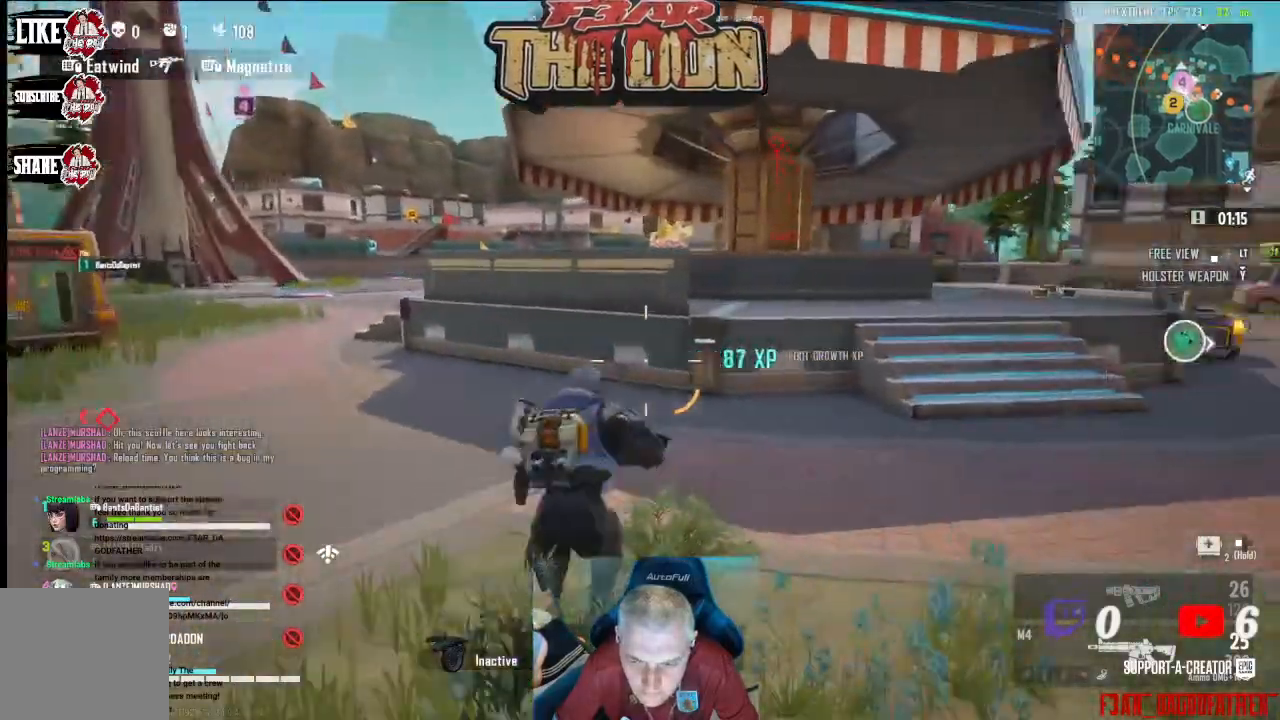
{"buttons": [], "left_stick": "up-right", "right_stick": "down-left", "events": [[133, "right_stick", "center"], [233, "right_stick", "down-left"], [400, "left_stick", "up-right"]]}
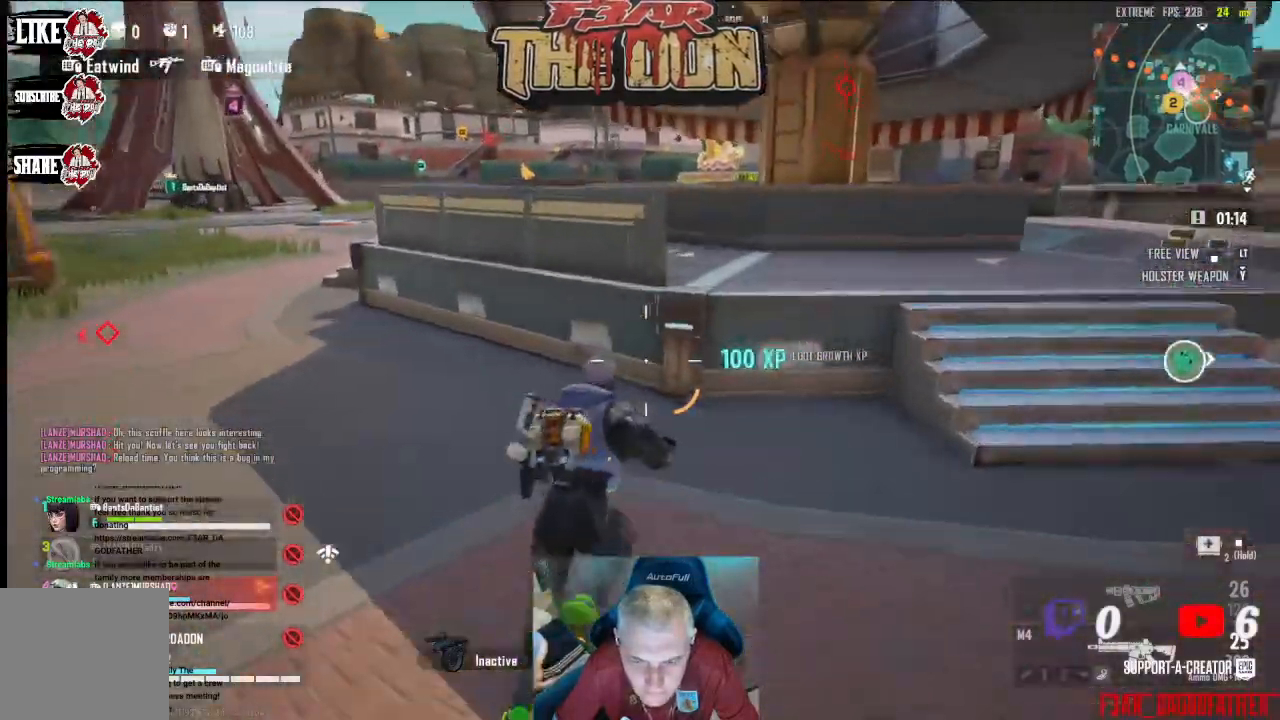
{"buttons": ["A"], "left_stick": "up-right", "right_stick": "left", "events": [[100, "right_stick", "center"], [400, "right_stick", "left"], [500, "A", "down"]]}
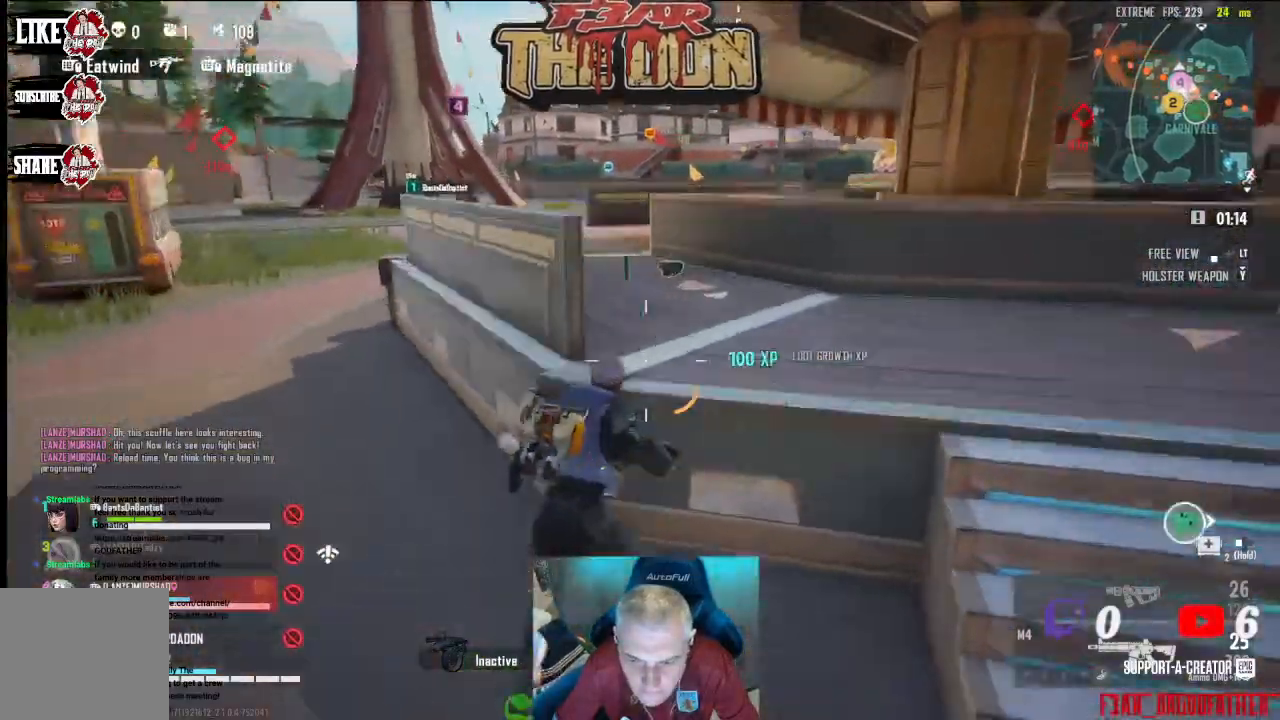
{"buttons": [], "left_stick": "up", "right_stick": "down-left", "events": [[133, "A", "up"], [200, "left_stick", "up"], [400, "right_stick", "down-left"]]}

__________

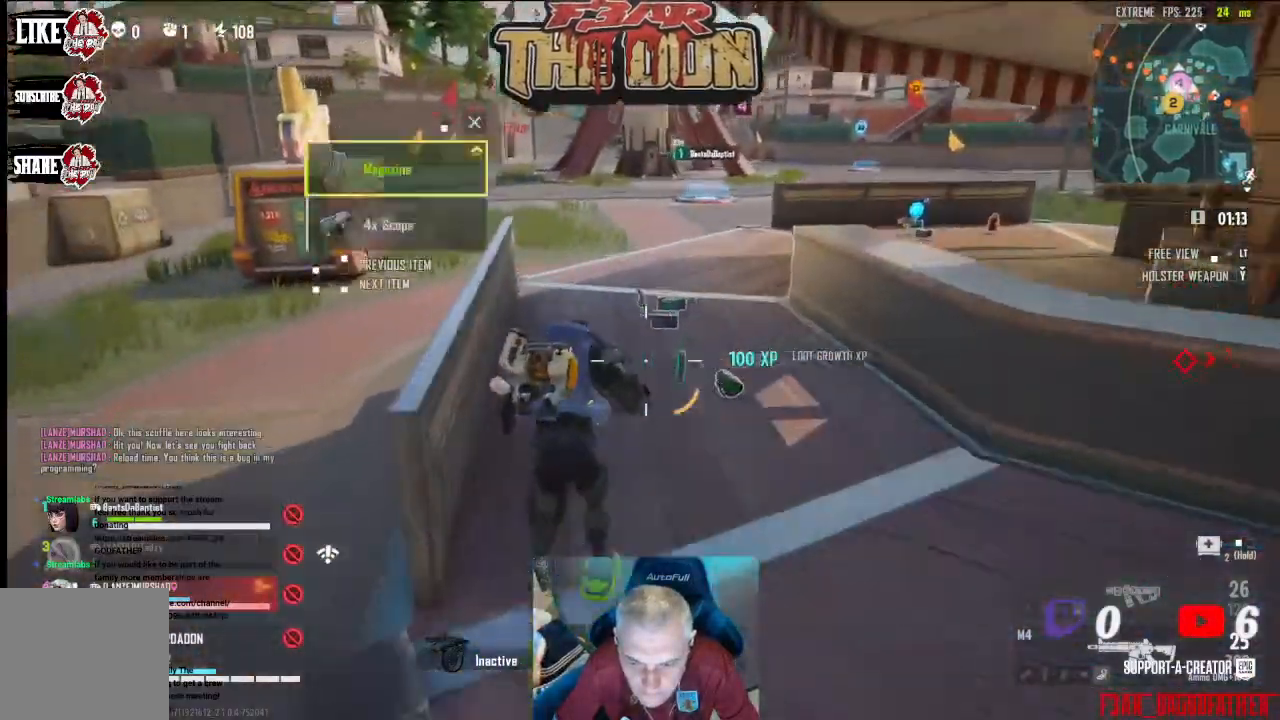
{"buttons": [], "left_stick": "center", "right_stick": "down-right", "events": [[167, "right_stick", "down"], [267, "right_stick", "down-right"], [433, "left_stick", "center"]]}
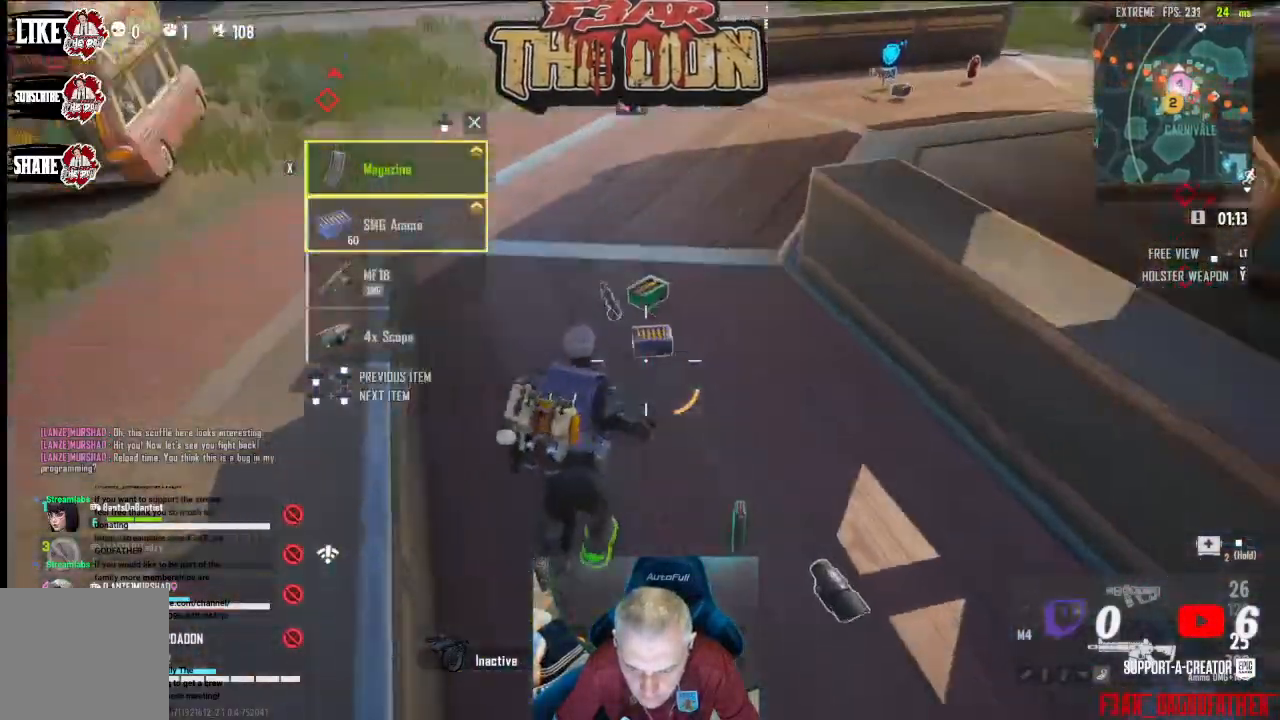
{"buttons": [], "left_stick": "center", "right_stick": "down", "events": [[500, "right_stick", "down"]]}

__________

| Try it |
If a line in the material above holds "center", copy it.

| Your response |
{"buttons": [], "left_stick": "up-right", "right_stick": "down-left", "events": [[133, "right_stick", "center"], [233, "right_stick", "down-left"], [400, "left_stick", "up-right"]]}
{"buttons": ["A"], "left_stick": "up-right", "right_stick": "left", "events": [[100, "right_stick", "center"], [400, "right_stick", "left"], [500, "A", "down"]]}
{"buttons": [], "left_stick": "center", "right_stick": "down-right", "events": [[167, "right_stick", "down"], [267, "right_stick", "down-right"], [433, "left_stick", "center"]]}
{"buttons": [], "left_stick": "center", "right_stick": "down", "events": [[500, "right_stick", "down"]]}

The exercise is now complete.